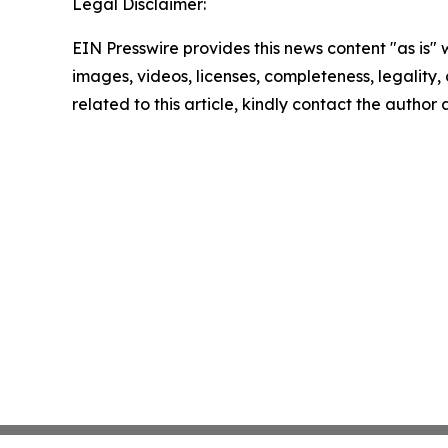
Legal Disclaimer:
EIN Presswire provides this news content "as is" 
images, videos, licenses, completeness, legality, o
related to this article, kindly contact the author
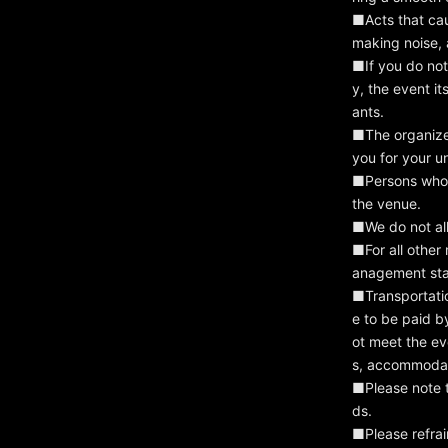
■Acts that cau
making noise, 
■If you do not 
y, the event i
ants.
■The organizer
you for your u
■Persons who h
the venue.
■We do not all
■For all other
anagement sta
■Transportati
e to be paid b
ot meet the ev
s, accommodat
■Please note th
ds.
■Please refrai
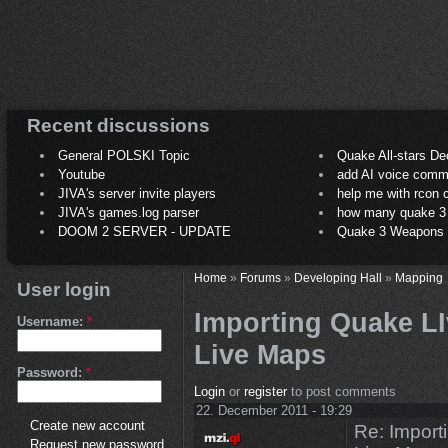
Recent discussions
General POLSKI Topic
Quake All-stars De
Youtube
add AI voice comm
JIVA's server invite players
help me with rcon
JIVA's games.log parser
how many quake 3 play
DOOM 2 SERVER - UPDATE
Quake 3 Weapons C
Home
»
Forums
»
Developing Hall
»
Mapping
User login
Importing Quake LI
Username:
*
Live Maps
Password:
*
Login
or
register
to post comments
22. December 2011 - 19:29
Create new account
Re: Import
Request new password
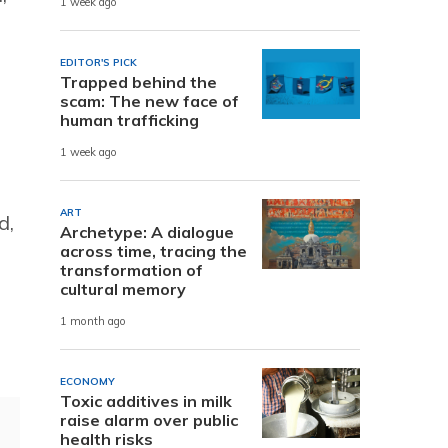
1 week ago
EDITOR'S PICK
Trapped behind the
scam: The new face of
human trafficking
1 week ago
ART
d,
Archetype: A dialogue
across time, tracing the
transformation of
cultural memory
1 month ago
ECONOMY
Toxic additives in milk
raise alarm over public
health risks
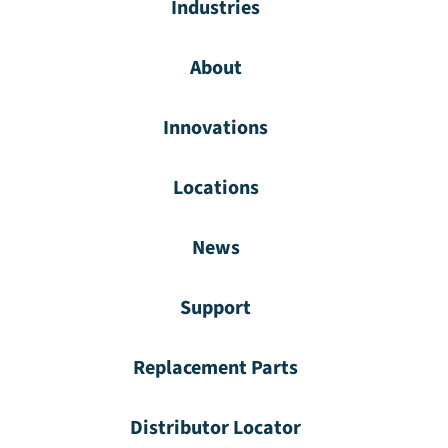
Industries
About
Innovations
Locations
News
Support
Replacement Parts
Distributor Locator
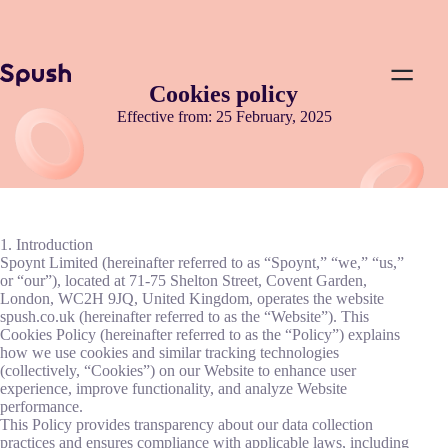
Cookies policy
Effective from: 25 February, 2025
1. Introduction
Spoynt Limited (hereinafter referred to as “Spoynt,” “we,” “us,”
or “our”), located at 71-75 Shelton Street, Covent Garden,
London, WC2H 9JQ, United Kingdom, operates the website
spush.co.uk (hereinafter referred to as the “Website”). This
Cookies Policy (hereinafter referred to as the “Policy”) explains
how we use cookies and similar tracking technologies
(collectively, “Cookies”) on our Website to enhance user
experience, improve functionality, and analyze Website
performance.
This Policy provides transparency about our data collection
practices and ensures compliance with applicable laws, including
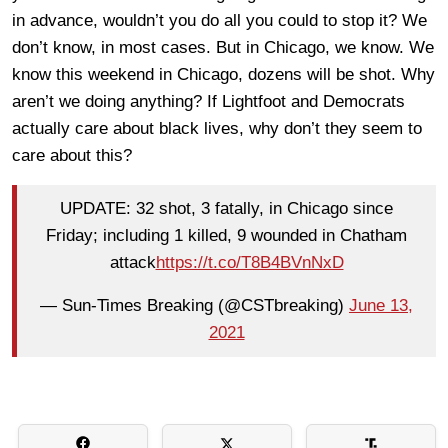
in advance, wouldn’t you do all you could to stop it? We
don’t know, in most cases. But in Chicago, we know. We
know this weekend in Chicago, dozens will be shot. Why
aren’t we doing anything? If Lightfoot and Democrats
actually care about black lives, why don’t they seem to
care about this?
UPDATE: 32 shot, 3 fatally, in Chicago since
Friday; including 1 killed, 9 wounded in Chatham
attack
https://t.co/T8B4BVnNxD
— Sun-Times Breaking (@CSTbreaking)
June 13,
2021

○ ○ ○ ○ ○ ○ ○

### Directions
List every line of the entries above that contains the string "JIVA". Case counts.

### Result
JIVA's server invite players
JIVA's games.log parser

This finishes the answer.